━━━━━ Documento di origine
Le cose non devono essere avvenute per essere vere. Le storie e i sogni sono ombrose verità che sopravviveranno quando i fatti saranno solo polvere, cenere e oblio.
Preludio
La frase che introduce questo articolo non è stata scelta a caso. Proviene da uno dei volumi di Sandman, creatura a fumetti di Neil Gaiman, immortale personaggio che è stato in grado di dare vita ad un vero e proprio mito moderno. Ed è a questo tema, quello dei miti, che voglio allacciarmi per prendere il via in questo delicato approfondimento di Final Fantasy VII Remake. L’atteso ritorno del capitolo di un brand che non è solamente un videogioco, ma che negli anni ha saputo diventare molto di più. Final Fantasy VII non è semplicemente “un” Final Fantasy, ma è stato uno dei capitolo più importanti della saga Squaresoft/Square Enix, il primo ad approdare su PlayStation nell’ormai lontano 1997 con la rivoluzione della grafica e dei modelli 3D. Alcuni di voi probabilmente non avranno vissuto l’esperienza, ma per tanti di noi ritrovarsi davanti a quei pixel tridimensionali indefiniti su fondali prerenderizzati fu una folgorazione indimenticabile. Ma Final Fantasy VII non è stato solo questo.
Quello che sono in grado di realizzare i media narrativi del nostro tempo, compresi i videogiochi, è straordinario. In particolare, sono questi che sono in grado di regalarci una delle cose di cui abbiamo più bisogno per inoltrarci in una difficile e sempre più frenetica quotidianità: le STORIE. E, intorno ad esse, la creazione di una vera e propria mitologia, ossia un sistema narrativo e la costruzione di un mondo che si regge su regole coerenti. Si tratta di una delle prerogative più peculiari dell’essere umano in quanto tale, e uno degli elementi che ci contraddistingue da qualsiasi altro essere vivente. Ogni civiltà che si possa definire tale si è basata, innanzitutto, su storie. E su storie si basa anche la giustificazione di esistenza di tutte le strutture astratte che ci circondano, dalla società alla religione. Il videogioco è in grado non solo di raccontarci queste storie, ma anche di trasportarci all’interno di esse con una potenza che il più delle volte supera il cinema stesso, grazie all’elemento fondamentale dell’interazione.
━━━━━━━━━━
━━━━━ Voci elencate
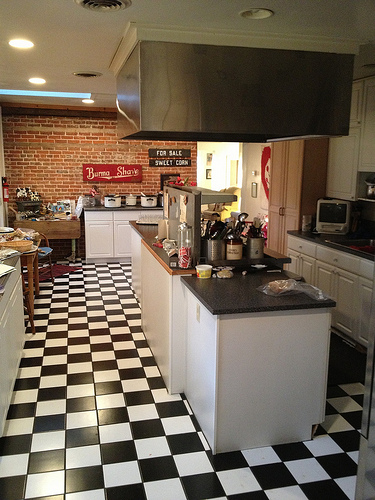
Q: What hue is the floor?
A: Black and white.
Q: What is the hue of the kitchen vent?
A: Silver.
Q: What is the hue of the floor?
A: Black and white.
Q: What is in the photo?
A: Kitchen.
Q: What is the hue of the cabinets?
A: White.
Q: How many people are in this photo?
A: Zero.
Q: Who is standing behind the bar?
A: No one.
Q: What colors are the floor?
A: Black and White.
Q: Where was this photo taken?
A: Cafe shop.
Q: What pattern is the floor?
A: Checkered.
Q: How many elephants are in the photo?
A: None.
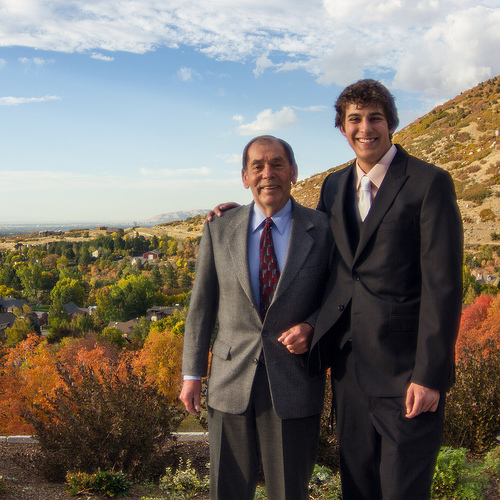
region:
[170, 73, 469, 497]
tow men in suits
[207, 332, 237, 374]
pocket on the suit jacket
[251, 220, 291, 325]
tie hanging down the torso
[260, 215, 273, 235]
knot at the top of the tie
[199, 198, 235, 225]
hand resting on the shoulder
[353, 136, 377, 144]
smile on the face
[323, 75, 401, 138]
dark curly hair on the head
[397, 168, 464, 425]
arm laying down by the side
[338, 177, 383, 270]
tie is partially hidden by the suit jacket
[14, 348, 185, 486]
small bush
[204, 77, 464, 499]
A taller man with curly dark brown hair in a suit.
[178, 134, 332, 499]
Older man in a grey suit.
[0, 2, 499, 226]
Blue and white sky.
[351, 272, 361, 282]
Top black button on a black jacket that is buttoned.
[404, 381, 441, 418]
A man's left hand coming out of a black suit.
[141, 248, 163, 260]
A long red barn with a large white door.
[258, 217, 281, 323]
A red and grey tie on a man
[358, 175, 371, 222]
A solid white tie.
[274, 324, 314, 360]
Man in a grey suit's left hand.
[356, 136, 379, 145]
Toothy smile of a curly brown haired man.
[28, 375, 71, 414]
fall tree on hill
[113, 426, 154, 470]
fall tree on hill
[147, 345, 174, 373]
fall tree on hill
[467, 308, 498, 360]
fall tree on hill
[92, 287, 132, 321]
fall tree on hill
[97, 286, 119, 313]
fall tree on hill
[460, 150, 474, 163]
fall tree on hill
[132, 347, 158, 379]
fall tree on hill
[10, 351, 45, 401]
fall tree on hill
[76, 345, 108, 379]
fall tree on hill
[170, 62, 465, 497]
Two men in the foreground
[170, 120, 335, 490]
Older man is wearing a gray suit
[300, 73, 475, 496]
Younger man is wearing a black suit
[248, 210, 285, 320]
Man is wearing a red tie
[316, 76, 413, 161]
Young man has dark brown hair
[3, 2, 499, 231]
White clouds in the sky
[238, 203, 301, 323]
Man is wearing a blue dress shirt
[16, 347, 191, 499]
A brown bush in the foreground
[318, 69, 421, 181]
Young man is smiling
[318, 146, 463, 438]
jacket is worn by human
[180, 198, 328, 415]
jacket is worn by human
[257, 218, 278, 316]
tie is worn by human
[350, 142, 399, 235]
button down shirt is worn by human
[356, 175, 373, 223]
tie is worn by human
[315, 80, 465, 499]
human wears suit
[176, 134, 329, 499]
human wears suit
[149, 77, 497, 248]
mountain is in background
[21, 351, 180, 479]
plant is behind old man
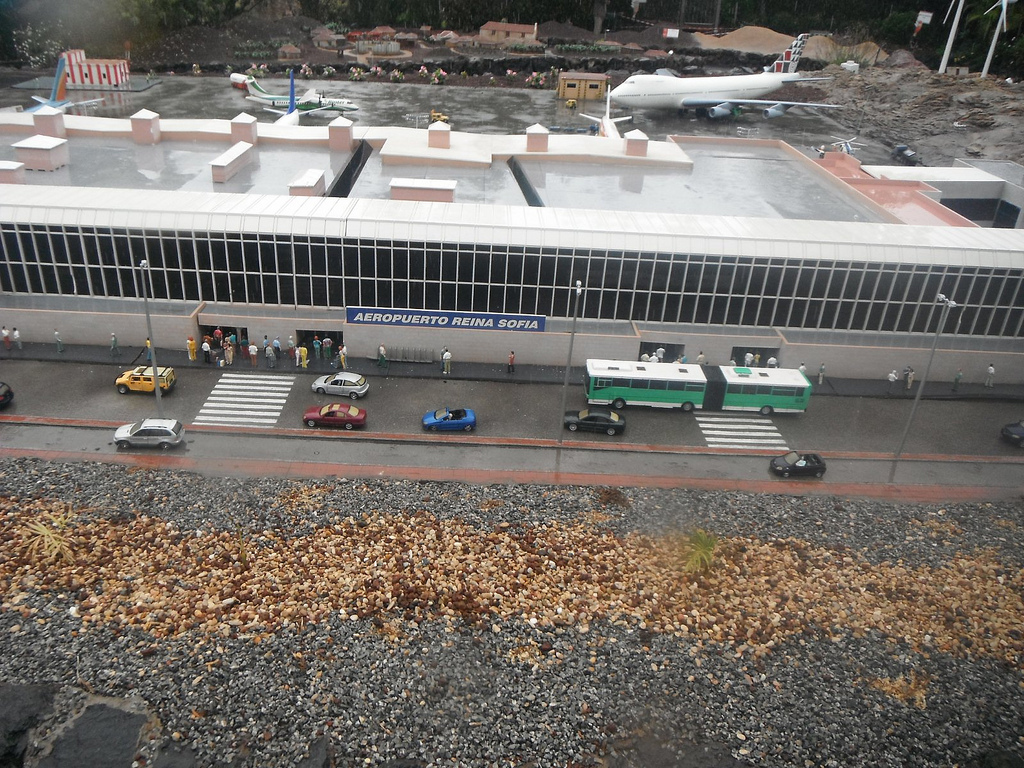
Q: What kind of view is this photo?
A: Aerial.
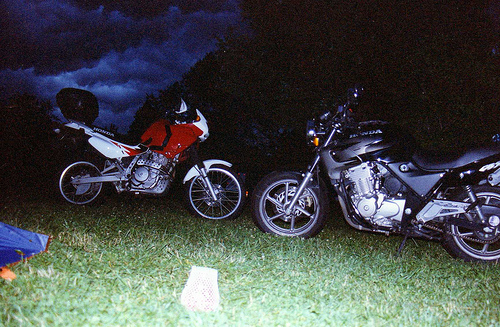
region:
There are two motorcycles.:
[35, 69, 495, 269]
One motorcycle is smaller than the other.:
[41, 75, 259, 227]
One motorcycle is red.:
[42, 80, 252, 230]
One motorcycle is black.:
[255, 78, 499, 265]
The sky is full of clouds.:
[5, 2, 255, 157]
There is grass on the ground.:
[6, 208, 496, 325]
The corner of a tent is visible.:
[2, 205, 57, 281]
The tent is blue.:
[0, 218, 59, 283]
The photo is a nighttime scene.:
[2, 0, 497, 175]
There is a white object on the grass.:
[165, 256, 243, 318]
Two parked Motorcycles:
[40, 80, 496, 260]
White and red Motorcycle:
[45, 75, 240, 220]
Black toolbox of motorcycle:
[51, 80, 97, 121]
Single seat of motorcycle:
[410, 141, 490, 166]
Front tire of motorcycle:
[175, 160, 240, 215]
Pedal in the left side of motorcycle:
[385, 210, 410, 235]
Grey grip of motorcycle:
[311, 80, 369, 120]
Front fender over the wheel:
[180, 150, 230, 175]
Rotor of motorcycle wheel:
[270, 190, 302, 220]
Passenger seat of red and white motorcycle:
[90, 120, 140, 148]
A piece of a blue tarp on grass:
[1, 207, 52, 274]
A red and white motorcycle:
[50, 81, 245, 219]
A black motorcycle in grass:
[251, 75, 496, 266]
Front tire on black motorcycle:
[255, 172, 327, 237]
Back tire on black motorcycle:
[448, 186, 496, 261]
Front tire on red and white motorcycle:
[187, 156, 239, 222]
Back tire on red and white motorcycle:
[60, 158, 102, 204]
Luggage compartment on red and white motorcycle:
[56, 85, 98, 122]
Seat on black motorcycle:
[415, 140, 496, 166]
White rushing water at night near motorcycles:
[1, 1, 248, 124]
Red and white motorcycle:
[41, 70, 246, 229]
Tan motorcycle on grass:
[11, 66, 493, 323]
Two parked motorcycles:
[45, 65, 497, 256]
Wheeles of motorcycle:
[55, 160, 498, 253]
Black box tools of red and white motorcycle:
[52, 80, 102, 126]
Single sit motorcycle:
[408, 141, 495, 169]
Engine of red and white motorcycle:
[120, 146, 176, 192]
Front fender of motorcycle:
[176, 151, 234, 181]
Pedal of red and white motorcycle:
[117, 165, 133, 191]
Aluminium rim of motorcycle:
[263, 175, 320, 235]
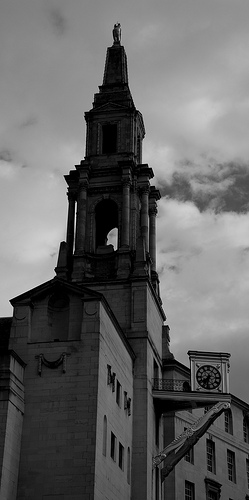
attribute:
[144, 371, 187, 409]
fence — black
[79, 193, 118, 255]
arches — open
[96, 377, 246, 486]
windows — arched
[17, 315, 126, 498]
wall — brick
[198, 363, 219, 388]
clock — white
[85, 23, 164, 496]
tower — black-and-white, tall, brick, old, stone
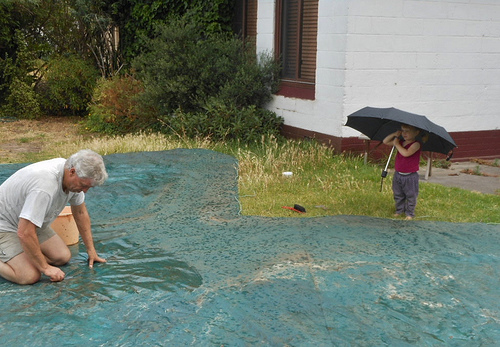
━━━━━━━━━━
◆ Problema assegnato:
Riporta parola per parola l'articolo su Final Fantasy VII Remake, da "Le cose non" giù fino a "cenere e oblio.".

◆ Risposta al compito:
Le cose non devono essere avvenute per essere vere. Le storie e i sogni sono ombrose verità che sopravviveranno quando i fatti saranno solo polvere, cenere e oblio.